▶ **What you should do**
Would you retype exactly the lines below, starting with the one that has "La negación en el presente del" and going on through the one that has "Đang hiển thị 1-4 / 4 kết quả cho", with no pictures and nothing else?

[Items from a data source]
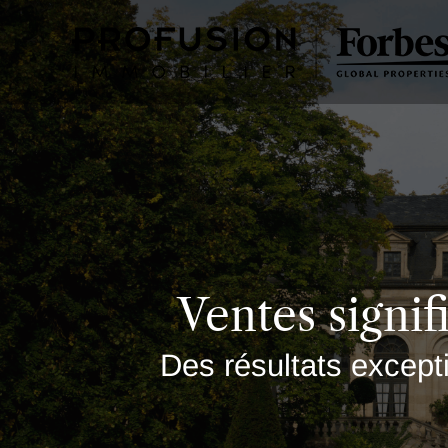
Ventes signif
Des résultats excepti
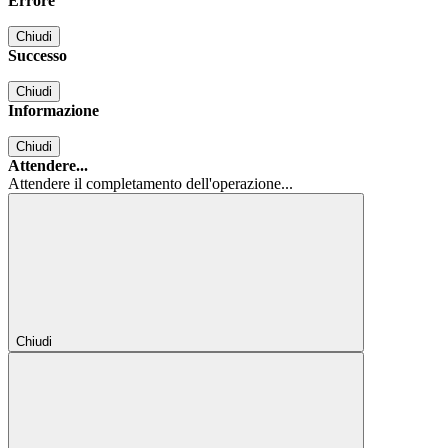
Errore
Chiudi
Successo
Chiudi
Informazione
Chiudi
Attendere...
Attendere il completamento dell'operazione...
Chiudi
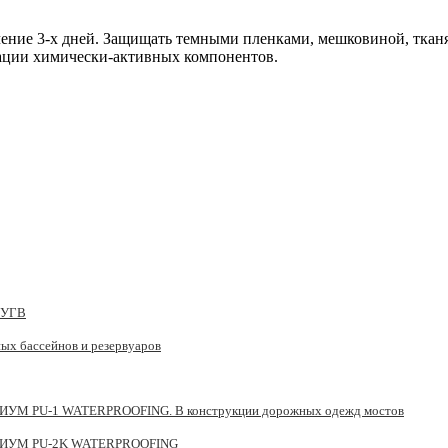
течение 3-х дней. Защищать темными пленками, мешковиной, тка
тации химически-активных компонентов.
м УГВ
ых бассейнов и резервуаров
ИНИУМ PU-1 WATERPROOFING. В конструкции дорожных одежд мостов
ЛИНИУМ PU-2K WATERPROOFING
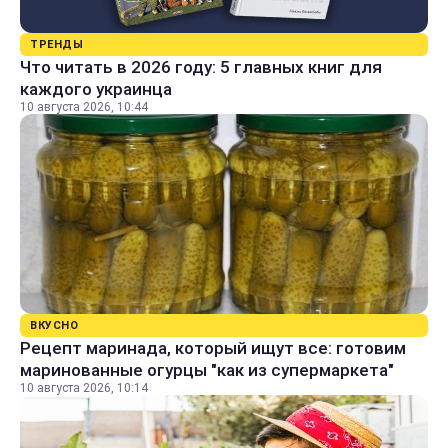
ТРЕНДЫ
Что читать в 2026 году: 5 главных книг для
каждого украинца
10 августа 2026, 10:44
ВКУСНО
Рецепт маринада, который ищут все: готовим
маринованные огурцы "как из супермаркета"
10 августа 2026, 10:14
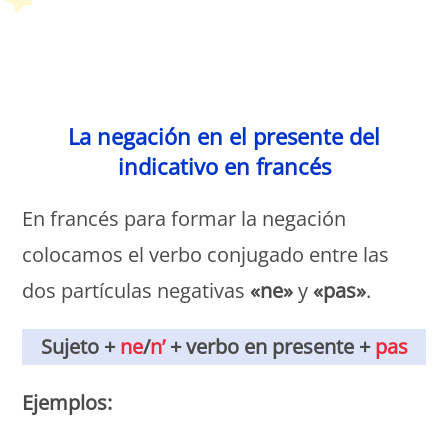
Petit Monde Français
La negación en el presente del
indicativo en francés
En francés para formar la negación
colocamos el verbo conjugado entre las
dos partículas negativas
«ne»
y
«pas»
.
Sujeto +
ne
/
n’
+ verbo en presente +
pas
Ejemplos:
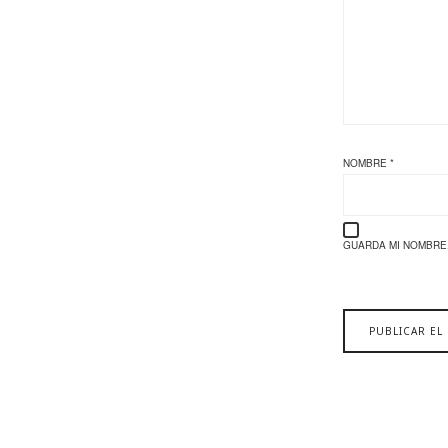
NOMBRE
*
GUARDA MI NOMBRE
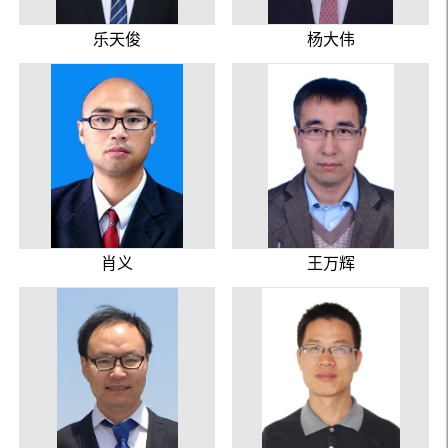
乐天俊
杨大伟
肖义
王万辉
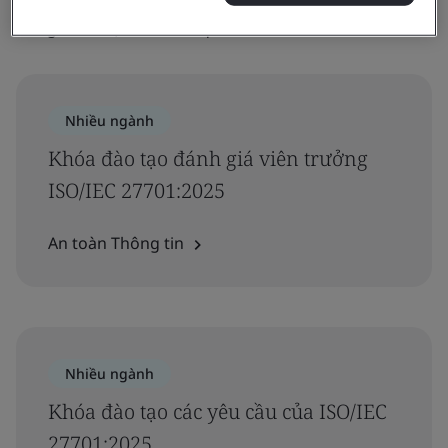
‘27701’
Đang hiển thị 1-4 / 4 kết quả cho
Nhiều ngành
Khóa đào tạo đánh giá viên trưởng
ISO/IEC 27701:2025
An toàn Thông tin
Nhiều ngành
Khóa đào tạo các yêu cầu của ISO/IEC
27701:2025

▶ **Task output**
La negación en el presente del
indicativo en francés
En francés para formar la negación
colocamos el verbo conjugado entre las
dos partículas negativas
«ne»
y
«pas»
.
Sujeto +
ne
/
n’
+ verbo en presente +
pas
Ejemplos:
NOMBRE
*
GUARDA MI NOMBRE
乐天俊
杨大伟
肖义
王万辉
‘27701’
Đang hiển thị 1-4 / 4 kết quả cho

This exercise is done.